Text block:
Follow us:
DR. BICKMORE'S YA WEDNESDAY
  • Wed Posts
  • PICKS 2025
  • Con.
  • Mon. Motivators 2025
  • WEEKEND PICKS 2024
  • Weekend Picks 2021
  • Contributors
  • Bickmore's Posts
  • Lesley Roessing's Posts
  • Weekend Picks 2020
  • Weekend Picks 2019
  • Weekend Picks old
  • 2021 UNLV online Summit
  • UNLV online Summit 2020
  • 2019 Summit on Teaching YA
  • 2018 Summit
  • Contact
  • About
  • WEEKEND PICKS 2023
    • WEEKEND PICKS 2023
  • Bickmore Books for Summit 2024

 

Check out our weekly posts!

Stay Current

Form and Function as a Narrative Tool

8/28/2024

 

Form and Function as a Narrative Tool by Melanie Hundley

​Melanie is a voracious reader and loves working with students, teachers, and authors.  As a former middle and high school teacher, she knows the value of getting good young adult books in kids' hands. She teaches young adult literature and writing methods classes.  She hopes that the Monday Motivator page will introduce teachers to great books and to possible ways to use those books in classrooms.

To do: Retype the blog page from "Form and Function as a Narrative Tool by" up to and including "books in classrooms.". The items after this point come from a different source than the blog page.

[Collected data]

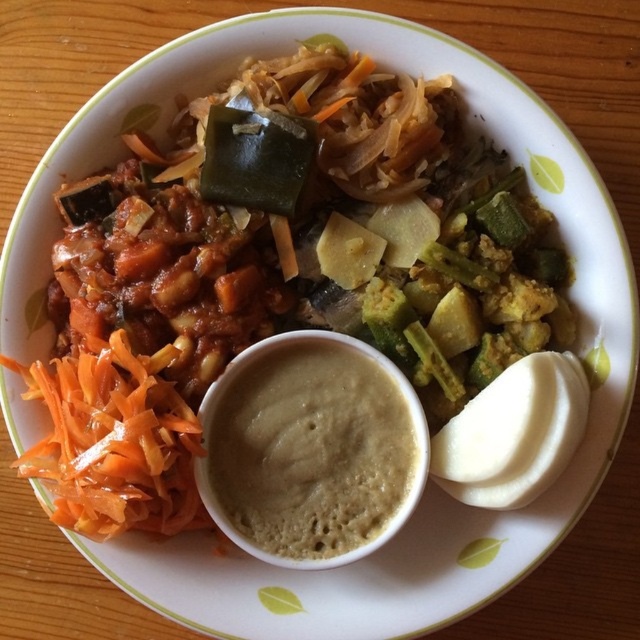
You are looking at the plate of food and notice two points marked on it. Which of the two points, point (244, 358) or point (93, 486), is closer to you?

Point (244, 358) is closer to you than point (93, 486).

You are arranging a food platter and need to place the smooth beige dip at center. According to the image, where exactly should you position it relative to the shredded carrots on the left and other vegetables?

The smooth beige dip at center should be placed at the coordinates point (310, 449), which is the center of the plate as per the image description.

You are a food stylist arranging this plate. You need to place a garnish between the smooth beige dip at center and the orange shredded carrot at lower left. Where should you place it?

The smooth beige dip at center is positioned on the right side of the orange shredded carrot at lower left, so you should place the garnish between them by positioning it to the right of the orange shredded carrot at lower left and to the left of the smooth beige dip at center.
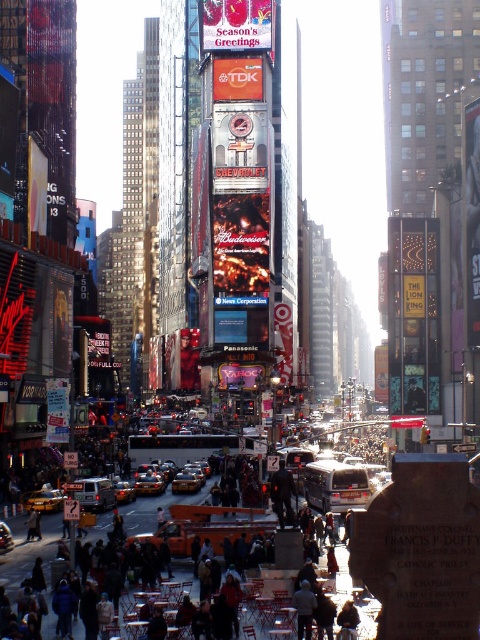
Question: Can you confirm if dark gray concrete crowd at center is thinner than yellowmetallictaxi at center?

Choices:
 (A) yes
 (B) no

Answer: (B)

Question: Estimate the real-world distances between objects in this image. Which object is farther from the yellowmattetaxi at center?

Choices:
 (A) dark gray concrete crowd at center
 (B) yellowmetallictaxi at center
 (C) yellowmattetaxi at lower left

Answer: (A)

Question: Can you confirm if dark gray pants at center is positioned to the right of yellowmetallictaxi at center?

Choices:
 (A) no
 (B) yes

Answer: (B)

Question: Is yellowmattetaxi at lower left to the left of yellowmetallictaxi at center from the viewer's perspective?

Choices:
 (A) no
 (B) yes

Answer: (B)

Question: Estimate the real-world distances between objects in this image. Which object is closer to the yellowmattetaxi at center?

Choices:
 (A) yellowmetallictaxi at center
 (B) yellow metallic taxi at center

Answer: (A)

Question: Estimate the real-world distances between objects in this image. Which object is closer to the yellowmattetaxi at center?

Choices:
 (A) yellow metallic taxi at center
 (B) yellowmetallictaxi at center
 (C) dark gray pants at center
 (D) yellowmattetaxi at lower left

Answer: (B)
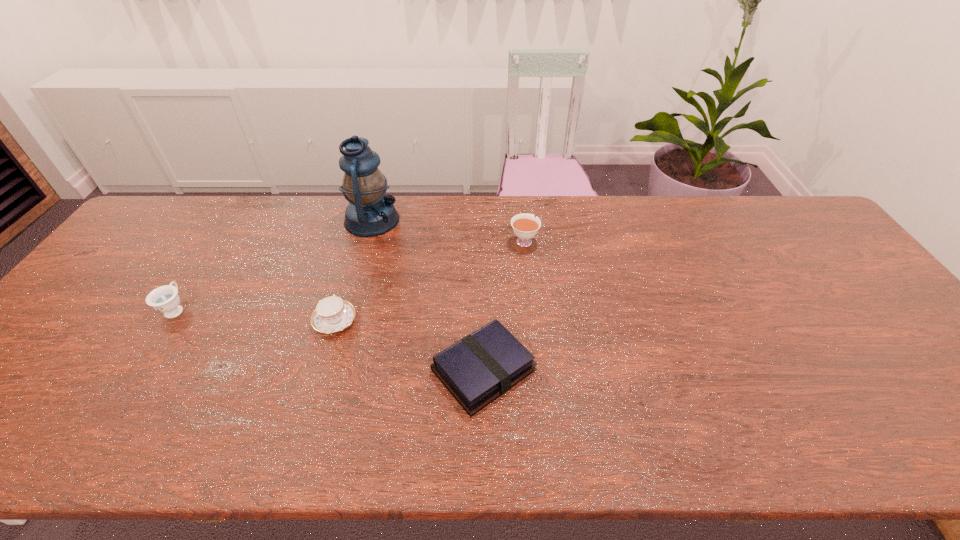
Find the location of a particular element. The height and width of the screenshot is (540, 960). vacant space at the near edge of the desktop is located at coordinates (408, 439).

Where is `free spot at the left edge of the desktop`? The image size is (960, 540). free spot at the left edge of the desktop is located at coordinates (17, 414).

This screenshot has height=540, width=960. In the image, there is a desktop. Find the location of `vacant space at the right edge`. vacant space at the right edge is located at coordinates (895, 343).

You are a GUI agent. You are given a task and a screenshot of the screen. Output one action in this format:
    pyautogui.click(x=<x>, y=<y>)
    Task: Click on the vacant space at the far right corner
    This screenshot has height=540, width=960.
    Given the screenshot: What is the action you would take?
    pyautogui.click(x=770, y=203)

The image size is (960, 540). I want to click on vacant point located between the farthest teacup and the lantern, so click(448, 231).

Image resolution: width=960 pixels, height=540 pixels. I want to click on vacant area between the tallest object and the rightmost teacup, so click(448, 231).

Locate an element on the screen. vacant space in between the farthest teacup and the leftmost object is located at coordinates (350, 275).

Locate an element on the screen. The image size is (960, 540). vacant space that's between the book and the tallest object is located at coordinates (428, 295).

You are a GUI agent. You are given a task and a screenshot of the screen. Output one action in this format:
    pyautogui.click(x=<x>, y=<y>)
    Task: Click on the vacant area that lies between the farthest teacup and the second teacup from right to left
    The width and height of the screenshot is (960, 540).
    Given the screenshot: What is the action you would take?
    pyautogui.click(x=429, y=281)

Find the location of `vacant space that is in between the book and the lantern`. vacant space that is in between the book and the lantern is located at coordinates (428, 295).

==

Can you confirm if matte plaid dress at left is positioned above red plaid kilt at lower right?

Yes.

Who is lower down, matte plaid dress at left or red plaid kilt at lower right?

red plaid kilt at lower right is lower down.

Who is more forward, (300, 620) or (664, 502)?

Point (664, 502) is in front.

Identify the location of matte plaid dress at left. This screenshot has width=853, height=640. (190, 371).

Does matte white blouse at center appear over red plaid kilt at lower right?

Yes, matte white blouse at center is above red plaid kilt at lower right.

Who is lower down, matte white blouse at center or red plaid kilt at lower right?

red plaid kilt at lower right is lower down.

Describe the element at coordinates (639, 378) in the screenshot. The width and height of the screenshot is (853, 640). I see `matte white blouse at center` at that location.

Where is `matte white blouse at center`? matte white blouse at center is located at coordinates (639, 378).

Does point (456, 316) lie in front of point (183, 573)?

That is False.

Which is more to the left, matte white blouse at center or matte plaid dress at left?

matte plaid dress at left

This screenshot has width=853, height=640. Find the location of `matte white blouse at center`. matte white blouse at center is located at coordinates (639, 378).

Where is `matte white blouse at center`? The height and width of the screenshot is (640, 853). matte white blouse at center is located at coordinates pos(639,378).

Problem solution:
Form and Function as a Narrative Tool by Melanie Hundley

​Melanie is a voracious reader and loves working with students, teachers, and authors.  As a former middle and high school teacher, she knows the value of getting good young adult books in kids' hands. She teaches young adult literature and writing methods classes.  She hopes that the Monday Motivator page will introduce teachers to great books and to possible ways to use those books in classrooms.